▸ **Selected extract**:

=== Section Start ===

Having met Lord Monckton a few years
ago, I was asked to help to arrange some media opportunities.
While TV3’s political affairs programme ‘The Nation’
conducted a balanced and fair interview, TVNZ, in spite of
initially expressing interest, eventually declined -
ostensibly on the basis that they couldn’t find anyone to
debate against him. So while our state broadcaster has in the
past been prepared to interview pro-global warming experts on
their own, in this case the public were denied the right to
hear the other side of the argument - that scientific evidence
shows categorically that there is no justification for
politicians to cripple our economy in the name of saving the
planet.
Once news of Lord Monckton’s visit
filtered out, environmental extremists went into overdrive
flooding not only the media with threatening letters to
dissuade them from giving him a public platform, but even
targeting those involved in organising his meetings. One
activist who holds a position of responsibility in a local
authority even went so far as to write to the owners of one of
the venues insisting that they cancel the function. These
actions demonstrate the extreme lengths that global warming
alarmists will go to in order to discredit opponents and
protect what has become a taxpayer-funded
gravy train, with lucrative jobs, generous research
grants, and heavily subsidised businesses.
As the architect of National’s
emissions trading scheme, Nick Smith is the government’s
main driver of climate alarmism in New Zealand. He presents as
an ideological environmentalist, peddling the myth that
crippling taxes can save the world from a climate Armageddon.
He is closely aligned to extreme groups like the Environmental
Defence Society, and appears to have been given a free hand by
the Key administration to impose his radical agenda on the
country, boasting in Parliament last year: “On 1 July 2010 New Zealand will have the first emissions trading
scheme up and running outside Europe, and it will cover more
sectors than the European scheme does. We were also the first
country in the world to include forestry, in 2008, and we were
the very first country in the world to have a plan for
introducing agriculture, in 2015. If we can settle our
emissions trading scheme by December, we will be at the front
end of international action on climate change, and will
actually have the most comprehensive emissions trading scheme
of any country in the world.”[1]
The most basic question about Nick
Smith’s emissions trading scheme is why? Why is the economy
being handicapped by the most expensive all
gases and all sectors scheme in the world, which will not only cost the
economy billions of dollars in lost jobs and growth, but will
have absolutely no impact on the climate?
This year’s budget appropriation
for the ETS is almost $1 billion. The scheme is so complex and
bureaucratic that $23 million will be spent on a carbon
accounting system, $11 million on policy advice, and $654,000
on administering the scheme. Due to its complexity, few
understand the ETS - including it seems the Minister, who
claims that the scheme is responsible for New Zealand meeting
its Kyoto emissions target. However, notes to the Kyoto
Protocol financial position statement tell a different story.
They explain that the dramatic reductions in New Zealand’s
emissions were the result of the drought and the recession,
combined with new forestry ‘assessment’ techniques.[2]
In other words, with the help of some creative accounting, New
Zealand achieved a near-miraculous three quarters of a billion
dollar turnaround in our Kyoto position over a one month
period in 2009 when we moved from a sizable $546 million
deficit in February, to a $225 million credit in March! With
New Zealand now being in a strong credit position of $417
million at the end of May 2011, the political rhetoric that
the ETS will enable us to fulfil our Kyoto Protocol
obligation, no longer holds water. The ETS could be suspended
tomorrow and it would make no difference to emissions or to
Kyoto.

=== Section End ===

▸ **Instructions**:
**1.** In the piece on New Zealand's emissions trading scheme, how much will be spent on a carbon accounting system?
**2.** Print the part of the emissions trading piece that begins at the words "As the architect" and stops after "a climate Armageddon.".

▸ **Supplied material**:
=== Section Start ===

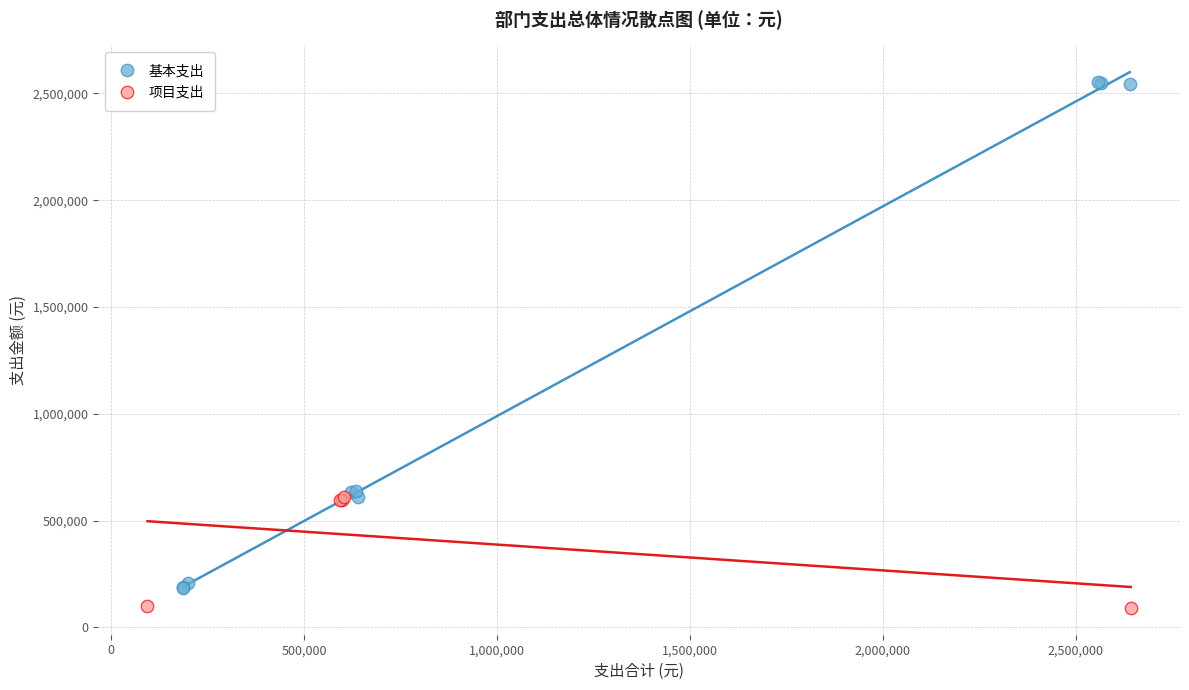

Which series has the largest Y range (max minus min)?

基本支出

=== Section End ===

▸ **Solved tasks**:
**1.** $23 million.

**2.**
As the architect of National’s
emissions trading scheme, Nick Smith is the government’s
main driver of climate alarmism in New Zealand. He presents as
an ideological environmentalist, peddling the myth that
crippling taxes can save the world from a climate Armageddon.